● **INSTRUCTION**
Pull out every line of the entries below that contains the word "most", and copy each of those lines in full.

● **DATA RECORDS**
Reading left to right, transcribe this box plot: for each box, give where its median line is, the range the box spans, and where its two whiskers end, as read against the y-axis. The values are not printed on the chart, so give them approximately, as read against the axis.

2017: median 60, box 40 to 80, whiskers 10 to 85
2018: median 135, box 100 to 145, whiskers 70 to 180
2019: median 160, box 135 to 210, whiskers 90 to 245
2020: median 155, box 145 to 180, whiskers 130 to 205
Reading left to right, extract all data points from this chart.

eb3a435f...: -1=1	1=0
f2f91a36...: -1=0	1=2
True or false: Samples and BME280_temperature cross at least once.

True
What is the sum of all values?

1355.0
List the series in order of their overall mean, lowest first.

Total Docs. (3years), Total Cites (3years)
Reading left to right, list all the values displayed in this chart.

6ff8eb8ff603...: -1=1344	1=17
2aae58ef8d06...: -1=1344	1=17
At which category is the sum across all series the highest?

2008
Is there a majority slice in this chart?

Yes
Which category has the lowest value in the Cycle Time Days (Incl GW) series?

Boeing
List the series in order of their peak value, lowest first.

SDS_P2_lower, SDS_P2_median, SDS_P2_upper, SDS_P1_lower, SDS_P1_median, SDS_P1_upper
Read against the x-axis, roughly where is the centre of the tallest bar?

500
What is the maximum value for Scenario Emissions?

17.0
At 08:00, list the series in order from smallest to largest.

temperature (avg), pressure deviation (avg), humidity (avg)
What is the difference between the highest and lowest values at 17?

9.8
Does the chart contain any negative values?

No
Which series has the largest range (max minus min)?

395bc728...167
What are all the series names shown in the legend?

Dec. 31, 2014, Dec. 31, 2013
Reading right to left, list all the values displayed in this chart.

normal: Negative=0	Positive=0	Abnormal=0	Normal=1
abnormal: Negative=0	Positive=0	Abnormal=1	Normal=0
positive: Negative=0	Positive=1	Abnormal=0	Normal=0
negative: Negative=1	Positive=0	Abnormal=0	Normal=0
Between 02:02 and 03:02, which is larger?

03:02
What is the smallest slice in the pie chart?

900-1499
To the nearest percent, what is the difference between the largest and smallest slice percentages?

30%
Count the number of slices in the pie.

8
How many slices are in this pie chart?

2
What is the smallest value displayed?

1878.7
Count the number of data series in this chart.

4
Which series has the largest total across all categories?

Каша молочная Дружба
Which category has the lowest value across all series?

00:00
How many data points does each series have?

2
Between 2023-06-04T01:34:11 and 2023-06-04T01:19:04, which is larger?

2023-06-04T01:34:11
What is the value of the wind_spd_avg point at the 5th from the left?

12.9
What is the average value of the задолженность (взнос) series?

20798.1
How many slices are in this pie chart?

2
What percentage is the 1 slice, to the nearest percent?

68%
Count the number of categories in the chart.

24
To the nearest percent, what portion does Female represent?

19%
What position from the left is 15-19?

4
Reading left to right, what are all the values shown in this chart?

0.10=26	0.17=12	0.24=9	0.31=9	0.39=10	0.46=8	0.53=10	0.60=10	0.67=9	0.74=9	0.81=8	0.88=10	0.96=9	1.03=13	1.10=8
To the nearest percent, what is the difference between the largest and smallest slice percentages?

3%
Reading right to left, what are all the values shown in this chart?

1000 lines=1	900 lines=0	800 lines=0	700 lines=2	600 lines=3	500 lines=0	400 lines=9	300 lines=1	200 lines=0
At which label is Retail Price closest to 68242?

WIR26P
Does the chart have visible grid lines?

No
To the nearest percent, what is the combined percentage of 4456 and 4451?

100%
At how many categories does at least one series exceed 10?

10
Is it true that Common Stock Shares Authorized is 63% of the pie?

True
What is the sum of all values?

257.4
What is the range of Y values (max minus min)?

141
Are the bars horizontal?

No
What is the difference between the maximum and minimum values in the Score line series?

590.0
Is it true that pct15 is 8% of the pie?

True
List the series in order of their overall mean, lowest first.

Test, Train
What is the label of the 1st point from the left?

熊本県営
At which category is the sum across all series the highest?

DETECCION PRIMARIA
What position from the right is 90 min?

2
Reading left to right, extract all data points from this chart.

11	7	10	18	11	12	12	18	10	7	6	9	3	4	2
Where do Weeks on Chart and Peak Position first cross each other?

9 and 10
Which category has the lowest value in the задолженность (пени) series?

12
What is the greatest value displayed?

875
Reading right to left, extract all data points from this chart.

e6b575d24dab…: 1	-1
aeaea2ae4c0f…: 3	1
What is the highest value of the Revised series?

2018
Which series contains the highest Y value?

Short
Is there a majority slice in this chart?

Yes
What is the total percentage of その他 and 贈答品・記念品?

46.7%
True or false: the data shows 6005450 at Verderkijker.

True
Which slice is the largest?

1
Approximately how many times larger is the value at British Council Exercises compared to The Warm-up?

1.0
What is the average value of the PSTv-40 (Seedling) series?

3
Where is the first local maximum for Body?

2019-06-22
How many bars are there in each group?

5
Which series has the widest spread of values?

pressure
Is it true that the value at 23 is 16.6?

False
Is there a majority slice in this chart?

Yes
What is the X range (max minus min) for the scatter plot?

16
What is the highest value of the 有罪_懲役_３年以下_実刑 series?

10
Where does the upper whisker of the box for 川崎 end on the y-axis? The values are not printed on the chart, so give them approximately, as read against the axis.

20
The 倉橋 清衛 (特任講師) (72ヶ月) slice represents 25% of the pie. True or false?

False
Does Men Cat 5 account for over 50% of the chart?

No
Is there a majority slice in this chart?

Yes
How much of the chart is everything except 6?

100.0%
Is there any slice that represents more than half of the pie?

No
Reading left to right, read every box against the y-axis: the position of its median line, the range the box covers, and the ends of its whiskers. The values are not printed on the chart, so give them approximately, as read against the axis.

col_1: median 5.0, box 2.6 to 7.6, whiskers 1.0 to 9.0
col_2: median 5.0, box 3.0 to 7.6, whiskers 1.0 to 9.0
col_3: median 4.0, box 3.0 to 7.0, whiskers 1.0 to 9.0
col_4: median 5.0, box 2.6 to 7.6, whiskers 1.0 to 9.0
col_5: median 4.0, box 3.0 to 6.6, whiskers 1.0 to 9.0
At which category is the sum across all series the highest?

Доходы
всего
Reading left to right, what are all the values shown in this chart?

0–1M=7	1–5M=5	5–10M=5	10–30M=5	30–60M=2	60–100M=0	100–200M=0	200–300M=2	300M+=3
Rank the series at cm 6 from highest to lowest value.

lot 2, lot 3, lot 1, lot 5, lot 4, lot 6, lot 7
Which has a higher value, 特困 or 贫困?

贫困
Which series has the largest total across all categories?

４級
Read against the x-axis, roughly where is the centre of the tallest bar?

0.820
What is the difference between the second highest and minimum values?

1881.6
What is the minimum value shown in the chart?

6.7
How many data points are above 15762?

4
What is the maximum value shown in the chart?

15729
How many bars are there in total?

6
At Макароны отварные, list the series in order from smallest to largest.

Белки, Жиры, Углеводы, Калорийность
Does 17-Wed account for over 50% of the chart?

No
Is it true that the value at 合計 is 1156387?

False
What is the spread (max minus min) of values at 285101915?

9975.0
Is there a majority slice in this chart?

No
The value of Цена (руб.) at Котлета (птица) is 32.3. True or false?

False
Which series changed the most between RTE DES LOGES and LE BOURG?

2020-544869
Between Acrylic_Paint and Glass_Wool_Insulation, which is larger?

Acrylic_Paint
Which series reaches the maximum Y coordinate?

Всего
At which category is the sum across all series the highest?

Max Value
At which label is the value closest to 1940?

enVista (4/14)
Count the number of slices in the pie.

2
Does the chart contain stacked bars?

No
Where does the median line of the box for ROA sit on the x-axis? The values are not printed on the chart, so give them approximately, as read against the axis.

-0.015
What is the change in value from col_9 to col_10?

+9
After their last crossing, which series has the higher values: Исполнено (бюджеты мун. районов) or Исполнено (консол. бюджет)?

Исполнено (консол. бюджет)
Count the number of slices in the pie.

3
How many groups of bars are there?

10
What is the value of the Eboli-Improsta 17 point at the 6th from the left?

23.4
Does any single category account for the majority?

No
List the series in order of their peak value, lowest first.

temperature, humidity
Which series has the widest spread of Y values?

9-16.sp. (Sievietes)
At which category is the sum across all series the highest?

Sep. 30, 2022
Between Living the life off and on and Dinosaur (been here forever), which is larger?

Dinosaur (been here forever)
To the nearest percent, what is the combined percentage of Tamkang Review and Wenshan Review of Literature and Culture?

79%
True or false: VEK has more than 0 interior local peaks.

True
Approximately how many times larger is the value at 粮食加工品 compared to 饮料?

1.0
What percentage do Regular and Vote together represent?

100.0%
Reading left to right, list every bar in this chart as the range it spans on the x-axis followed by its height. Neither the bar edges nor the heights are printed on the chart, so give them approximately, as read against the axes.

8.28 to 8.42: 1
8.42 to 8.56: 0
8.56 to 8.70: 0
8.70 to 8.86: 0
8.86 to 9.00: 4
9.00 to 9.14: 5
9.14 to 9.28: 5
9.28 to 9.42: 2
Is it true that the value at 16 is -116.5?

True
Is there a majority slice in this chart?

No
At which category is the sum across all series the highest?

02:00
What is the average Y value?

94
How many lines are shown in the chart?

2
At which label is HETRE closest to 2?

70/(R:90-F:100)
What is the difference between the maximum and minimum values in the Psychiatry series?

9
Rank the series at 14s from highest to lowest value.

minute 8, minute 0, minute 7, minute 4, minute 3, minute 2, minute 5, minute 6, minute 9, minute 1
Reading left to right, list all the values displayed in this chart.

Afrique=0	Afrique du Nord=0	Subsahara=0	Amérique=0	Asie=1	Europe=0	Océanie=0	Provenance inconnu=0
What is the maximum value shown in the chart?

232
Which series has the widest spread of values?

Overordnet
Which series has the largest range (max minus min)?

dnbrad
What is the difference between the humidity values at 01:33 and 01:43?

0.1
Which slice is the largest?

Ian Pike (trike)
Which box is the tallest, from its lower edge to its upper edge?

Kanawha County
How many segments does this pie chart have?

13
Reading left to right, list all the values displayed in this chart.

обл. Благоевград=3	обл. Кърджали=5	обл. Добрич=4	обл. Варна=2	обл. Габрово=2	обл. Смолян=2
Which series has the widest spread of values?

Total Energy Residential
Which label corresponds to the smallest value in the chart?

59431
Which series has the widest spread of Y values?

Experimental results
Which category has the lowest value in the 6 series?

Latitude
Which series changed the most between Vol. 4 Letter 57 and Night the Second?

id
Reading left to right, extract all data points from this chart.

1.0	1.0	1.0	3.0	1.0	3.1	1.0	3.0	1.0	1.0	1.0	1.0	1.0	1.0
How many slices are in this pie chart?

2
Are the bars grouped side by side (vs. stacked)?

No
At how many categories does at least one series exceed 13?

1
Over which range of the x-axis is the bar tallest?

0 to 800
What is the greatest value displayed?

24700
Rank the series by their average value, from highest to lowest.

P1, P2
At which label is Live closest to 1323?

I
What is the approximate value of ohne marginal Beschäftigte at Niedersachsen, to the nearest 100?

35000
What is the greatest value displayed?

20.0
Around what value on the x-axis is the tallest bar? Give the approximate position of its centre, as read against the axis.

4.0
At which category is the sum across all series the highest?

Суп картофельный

● **RESULT FOR THIS TASK**
Which series changed the most between RTE DES LOGES and LE BOURG?
Which series changed the most between Vol. 4 Letter 57 and Night the Second?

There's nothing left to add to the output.